> _WORK TO COMPLETE_:
Repeat every line of text in the listing below, word for word and in the same order, and leave the pictures out of your answer.

> _MATERIAL SHOWN_:
____

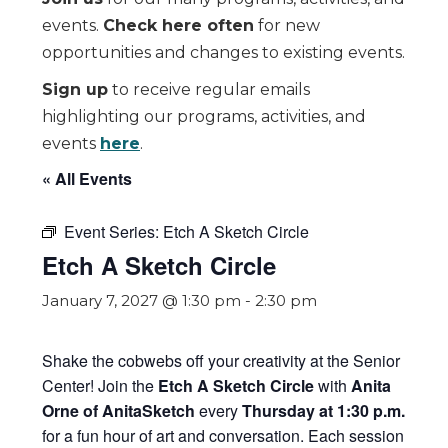
events.
Check here often
for new
opportunities and changes to existing events.
Sign up
to receive regular emails
highlighting our programs, activities, and
events
here
.
« All Events
Event Series:
Etch A Sketch Circle
Etch A Sketch Circle
January 7, 2027 @ 1:30 pm
-
2:30 pm
Shake the cobwebs off your creativity at the Senior
Center! Join the
Etch A Sketch Circle
with
Anita
Orne of AnitaSketch
every
Thursday at 1:30 p.m.
for a fun hour of art and conversation. Each session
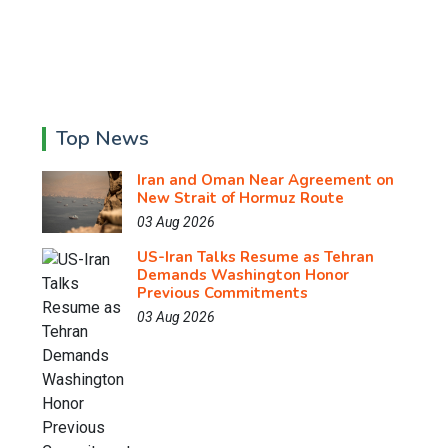
Top News
Iran and Oman Near Agreement on
New Strait of Hormuz Route
03 Aug 2026
US-Iran Talks Resume as Tehran
Demands Washington Honor
Previous Commitments
03 Aug 2026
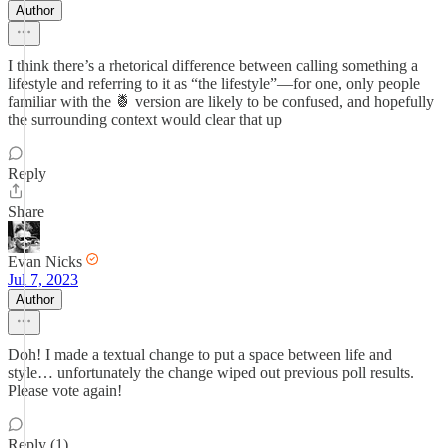
Author
I think there’s a rhetorical difference between calling something a
lifestyle and referring to it as “the lifestyle”—for one, only people
familiar with the 🍍 version are likely to be confused, and hopefully
the surrounding context would clear that up
Reply
Share
Evan Nicks
Jul 7, 2023
Author
Doh! I made a textual change to put a space between life and
style… unfortunately the change wiped out previous poll results.
Please vote again!
Reply (1)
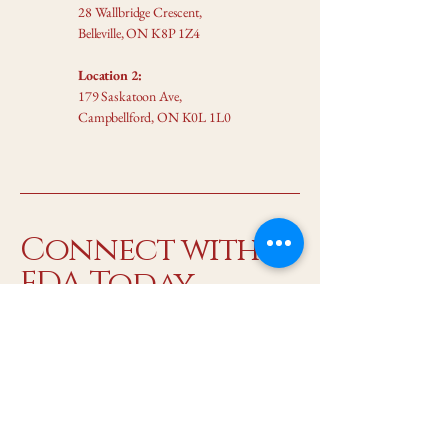
28 Wallbridge Crescent,
Belleville, ON K8P 1Z4
Location 2:
179 Saskatoon Ave,
Campbellford, ON K0L 1L0
Connect with
FDA Today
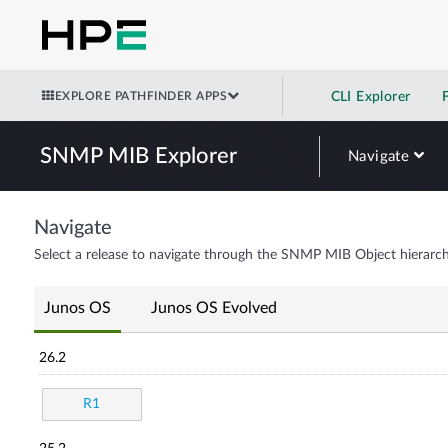
EXPLORE PATHFINDER APPS
CLI Explorer
SNMP MIB Explorer
Navigate
Navigate
Select a release to navigate through the SNMP MIB Object hierarch
Junos OS
Junos OS Evolved
26.2
R1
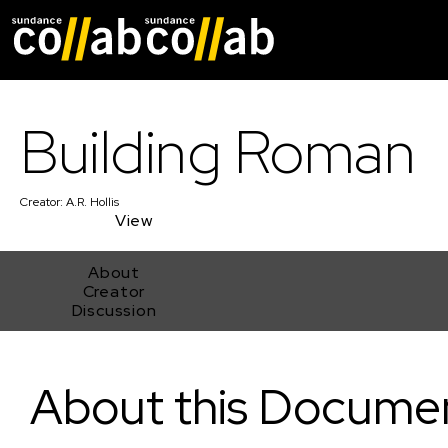
Skip main navigat
Building Roman
Creator:
A.R. Hollis
View
About
Creator
Discussion
Building Roman
About this Docume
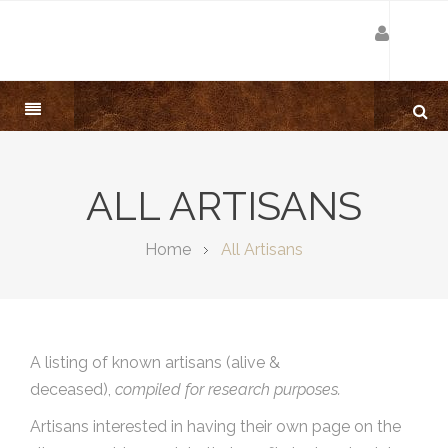
ALL ARTISANS
Home
All Artisans
A listing of known artisans (alive &
deceased),
compiled for research purposes.
Artisans interested in having their own page on the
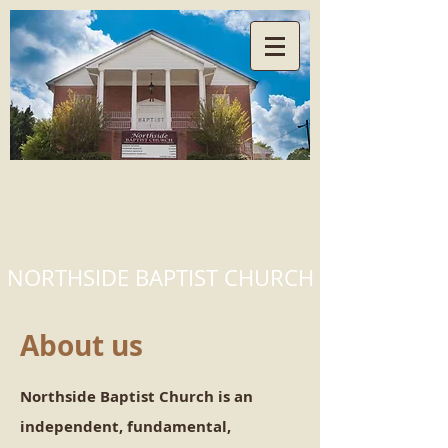
NORTHSIDE BAPTIST CHURCH
About us
Northside Baptist Church is an
independent, fundamental,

____

> _REPLY_:
events.
Check here often
for new
opportunities and changes to existing events.
Sign up
to receive regular emails
highlighting our programs, activities, and
events
here
.
« All Events
Event Series:
Etch A Sketch Circle
Etch A Sketch Circle
January 7, 2027 @ 1:30 pm
-
2:30 pm
Shake the cobwebs off your creativity at the Senior
Center! Join the
Etch A Sketch Circle
with
Anita
Orne of AnitaSketch
every
Thursday at 1:30 p.m.
for a fun hour of art and conversation. Each session
Top News
Iran and Oman Near Agreement on
New Strait of Hormuz Route
03 Aug 2026
US-Iran Talks Resume as Tehran
Demands Washington Honor
Previous Commitments
03 Aug 2026
Author
I think there’s a rhetorical difference between calling something a
lifestyle and referring to it as “the lifestyle”—for one, only people
familiar with the 🍍 version are likely to be confused, and hopefully
the surrounding context would clear that up
Reply
Share
Evan Nicks
Jul 7, 2023
Author
Doh! I made a textual change to put a space between life and
style… unfortunately the change wiped out previous poll results.
Please vote again!
Reply (1)
28 Wallbridge Crescent,
Belleville, ON K8P 1Z4
Location 2:
179 Saskatoon Ave,
Campbellford, ON K0L 1L0
Connect with
FDA Today
EXPLORE PATHFINDER APPS
CLI Explorer
SNMP MIB Explorer
Navigate
Navigate
Select a release to navigate through the SNMP MIB Object hierarch
Junos OS
Junos OS Evolved
26.2
R1
Skip main navigat
Building Roman
Creator:
A.R. Hollis
View
About
Creator
Discussion
Building Roman
About this Docume
ALL ARTISANS
Home
All Artisans
A listing of known artisans (alive &
deceased),
compiled for research purposes.
Artisans interested in having their own page on the
NORTHSIDE BAPTIST CHURCH
About us
Northside Baptist Church is an
independent, fundamental,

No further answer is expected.